## What the exercise asks
Word for word, transcribe the data below.

## Materials provided
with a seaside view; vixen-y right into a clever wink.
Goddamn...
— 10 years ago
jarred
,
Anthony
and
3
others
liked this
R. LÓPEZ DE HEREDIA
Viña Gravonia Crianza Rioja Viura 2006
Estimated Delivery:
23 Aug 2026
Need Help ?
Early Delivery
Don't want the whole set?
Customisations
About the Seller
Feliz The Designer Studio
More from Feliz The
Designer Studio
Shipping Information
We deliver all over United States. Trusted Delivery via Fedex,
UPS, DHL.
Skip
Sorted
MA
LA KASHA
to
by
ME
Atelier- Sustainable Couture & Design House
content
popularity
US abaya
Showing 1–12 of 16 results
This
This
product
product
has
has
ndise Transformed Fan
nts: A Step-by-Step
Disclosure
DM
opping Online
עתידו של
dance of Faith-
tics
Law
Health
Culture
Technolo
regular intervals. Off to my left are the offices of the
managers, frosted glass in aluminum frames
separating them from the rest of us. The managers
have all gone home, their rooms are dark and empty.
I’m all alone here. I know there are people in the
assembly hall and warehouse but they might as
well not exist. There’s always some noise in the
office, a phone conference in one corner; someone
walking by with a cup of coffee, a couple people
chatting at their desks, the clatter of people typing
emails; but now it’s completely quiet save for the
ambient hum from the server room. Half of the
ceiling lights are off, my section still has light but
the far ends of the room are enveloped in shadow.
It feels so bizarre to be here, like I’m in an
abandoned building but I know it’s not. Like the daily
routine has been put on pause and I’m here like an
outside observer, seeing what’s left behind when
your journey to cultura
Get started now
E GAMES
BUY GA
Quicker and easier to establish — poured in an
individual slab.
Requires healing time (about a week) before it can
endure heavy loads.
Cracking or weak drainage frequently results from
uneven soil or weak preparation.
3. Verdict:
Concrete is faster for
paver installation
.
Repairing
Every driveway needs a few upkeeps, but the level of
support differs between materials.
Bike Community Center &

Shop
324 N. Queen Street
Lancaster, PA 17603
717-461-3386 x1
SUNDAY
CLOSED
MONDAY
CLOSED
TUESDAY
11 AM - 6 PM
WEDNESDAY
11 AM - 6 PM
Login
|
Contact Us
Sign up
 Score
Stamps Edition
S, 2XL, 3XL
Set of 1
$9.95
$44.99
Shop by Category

## Answer to the exercise
with a seaside view; vixen-y right into a clever wink.
Goddamn...
— 10 years ago
jarred
,
Anthony
and
3
others
liked this
R. LÓPEZ DE HEREDIA
Viña Gravonia Crianza Rioja Viura 2006
Estimated Delivery:
23 Aug 2026
Need Help ?
Early Delivery
Don't want the whole set?
Customisations
About the Seller
Feliz The Designer Studio
More from Feliz The
Designer Studio
Shipping Information
We deliver all over United States. Trusted Delivery via Fedex,
UPS, DHL.
Skip
Sorted
MA
LA KASHA
to
by
ME
Atelier- Sustainable Couture & Design House
content
popularity
US abaya
Showing 1–12 of 16 results
This
This
product
product
has
has
ndise Transformed Fan
nts: A Step-by-Step
Disclosure
DM
opping Online
עתידו של
dance of Faith-
tics
Law
Health
Culture
Technolo
regular intervals. Off to my left are the offices of the
managers, frosted glass in aluminum frames
separating them from the rest of us. The managers
have all gone home, their rooms are dark and empty.
I’m all alone here. I know there are people in the
assembly hall and warehouse but they might as
well not exist. There’s always some noise in the
office, a phone conference in one corner; someone
walking by with a cup of coffee, a couple people
chatting at their desks, the clatter of people typing
emails; but now it’s completely quiet save for the
ambient hum from the server room. Half of the
ceiling lights are off, my section still has light but
the far ends of the room are enveloped in shadow.
It feels so bizarre to be here, like I’m in an
abandoned building but I know it’s not. Like the daily
routine has been put on pause and I’m here like an
outside observer, seeing what’s left behind when
your journey to cultura
Get started now
E GAMES
BUY GA
Quicker and easier to establish — poured in an
individual slab.
Requires healing time (about a week) before it can
endure heavy loads.
Cracking or weak drainage frequently results from
uneven soil or weak preparation.
3. Verdict:
Concrete is faster for
paver installation
.
Repairing
Every driveway needs a few upkeeps, but the level of
support differs between materials.
Bike Community Center &

Shop
324 N. Queen Street
Lancaster, PA 17603
717-461-3386 x1
SUNDAY
CLOSED
MONDAY
CLOSED
TUESDAY
11 AM - 6 PM
WEDNESDAY
11 AM - 6 PM
Login
|
Contact Us
Sign up
 Score
Stamps Edition
S, 2XL, 3XL
Set of 1
$9.95
$44.99
Shop by Category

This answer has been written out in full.